8. Effects on Pulmonary Dynamics

Compounds of the invention (0.001 -10mg/kg by oral or other route of aministration) reduce the allergic bronchoconstruction caused by antigen in sensitized guinea pigs.

Compounds of the invention have been tested for their effects on ozone-induced hyperreactivity of the airways of guinea pigs. Following the inhalation of ozone, guinea pigs become very much more sensitive to the bronchoconstrictor effects of inhaled histamine than naive animals (Yeadon et al. 1992, Pulmonary Pharm., 5, 39).

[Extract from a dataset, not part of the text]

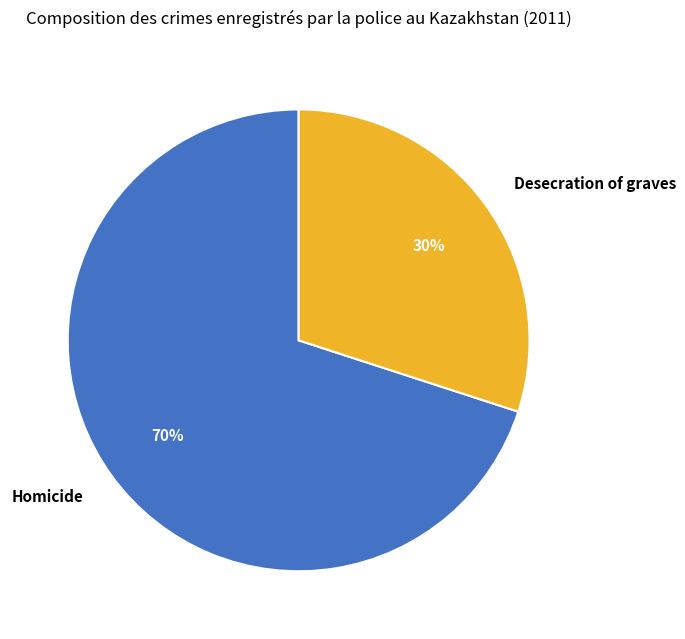

Approximately how many times larger is the value at Homicide compared to Desecration of graves?

2.3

There is a pronounced shift to the left (10-30 fold) of the dose response curve to histamine and a highly significant increase in the maximum increase in pulmonary resistance. Compounds of the Examples administered 1h prior to ozone by the intraperitoneal or oral (0.001 -10mg/kg) route caused a dose-dependent inhibition of ozone-induced hyperreactivity.

9. Adverse Effects

Compounds of the invention are free from adverse effects following repeated overdosage to rats or dogs. For example, over administration of 125mg/kg/day of active compounds of the Examples to rats for 30 days is not associated with adverse toxicity.

The most potent compounds of the invention are 20-30 times less active than rolipram in inducing behavioural changes, sedation or emesis in rats, ferrets or dogs.